Whom should you ask for review:

  1. For changes to NeMo's core: @ericharper, @titu1994, @blisc, or @okuchaiev
  2. For changes to NeMo's ASR collection: @titu1994, @redoctopus, @jbalam-nv, or @okuchaiev
  3. For changes to NeMo's NLP collection: @MaximumEntropy, @ericharper, @ekmb, @yzhang123, @VahidooX, @vladgets, or @okuchaiev
  4. For changes to NeMo's TTS collection: @blisc, or @okuchaiev

Note that some people may self-assign to review your PR - in which case, please wait for them to add a review.

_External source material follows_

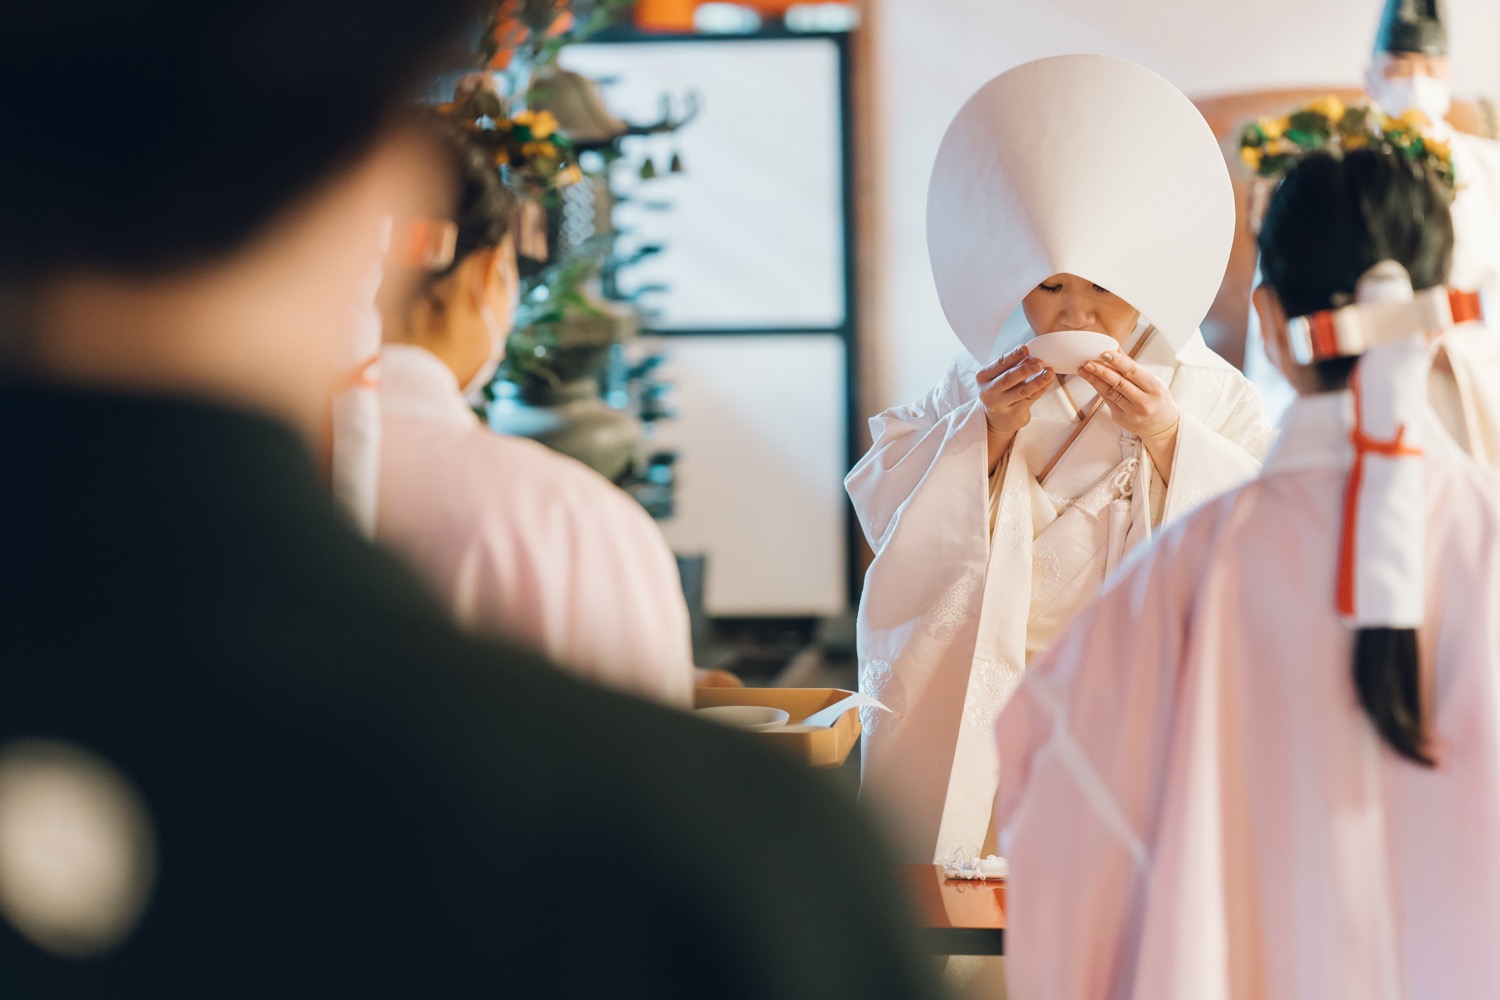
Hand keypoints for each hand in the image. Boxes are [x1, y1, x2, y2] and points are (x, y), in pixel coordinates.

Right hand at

Your pull requests must pass all checks and peer-review before they can be merged.

General principles

  1. User-oriented: make it easy for end users, even at the cost of writing more code in the background
  2. Robust: make it hard for users to make mistakes.
  3. Well-tested: please add simple, fast unittests. Consider adding CI tests for end-to-end functionality.
  4. Reusable: for every piece of code, think about how it can be reused in the future and make it easy to be reused.
  5. Readable: code should be easier to read.
  6. Legal: if you copy even one line of code from the Internet, make sure that the code allows the license that NeMo supports. Give credit and link back to the code.
  7. Sensible: code should make sense. If you think a piece of code might be confusing, write comments.

Class naming conventions

  • No “I”, “Interface”, “NM” nor “NeMo” pre/postfixes anywhere
  • Core interfaces have simple names: Typing, Cloud, Serialization, FileIO*
  • Core classes have the simplest names ever: NeuralModule, Model, Graph, Dataset, Loss, Module*
  • Abstract classes in the Model hierarchy have Model postfix
  • A config class for MyModel should be called MyModelConfig
  • Leaf Neural Module classes have simple names without any postfixes (e.g. AudioPreprocess)
  • Leaf Datasets have Dataset postfix (e.g. AudioToSpeechLabelDataset)
  • Leaf Losses have Loss postfix (e.g. CTCLoss)
  • Leaf Models do not have any postfix, just name (e.g. QuartzNet)

Python style

We use black as our style guide. To check whether your code will pass style check (from the NeMo's repo folder) run: python setup.py style and if it does not pass run python setup.py style --fix.

  1. Include docstrings for every class and method exposed to the user.
  2. Use Python 3 type hints for every class and method exposed to the user.
  3. Avoid wild import: from X import * unless in X.py, __all__ is defined.
  4. Minimize the use of **kwargs.
  5. RaiseError is preferred to assert. Write: if X: raise Error instead of assert X.
  6. Classes are preferred to standalone methods.
  7. Methods should be atomic. A method shouldn't be longer than 75 lines, e.g. can be fit into the computer screen without scrolling.
  8. If a method has arguments that don't fit into one line, each argument should be in its own line for readability.
  9. Add __init__.py for every folder.
  10. F-strings are prefered to formatted strings.
  11. Loggers are preferred to print. In NeMo, you can use logger from from nemo.utils import logging
  12. Private functions (functions start with _) shouldn't be called outside its host file.
  13. If a comment lasts multiple lines, use ''' instead of #.

Collections

Collection is a logical grouping of related Neural Modules. It is a grouping of modules that share a domain area or semantics. When contributing module to a collection, please make sure it belongs to that category. If you would like to start a new one and contribute back to the platform, you are very welcome to do so.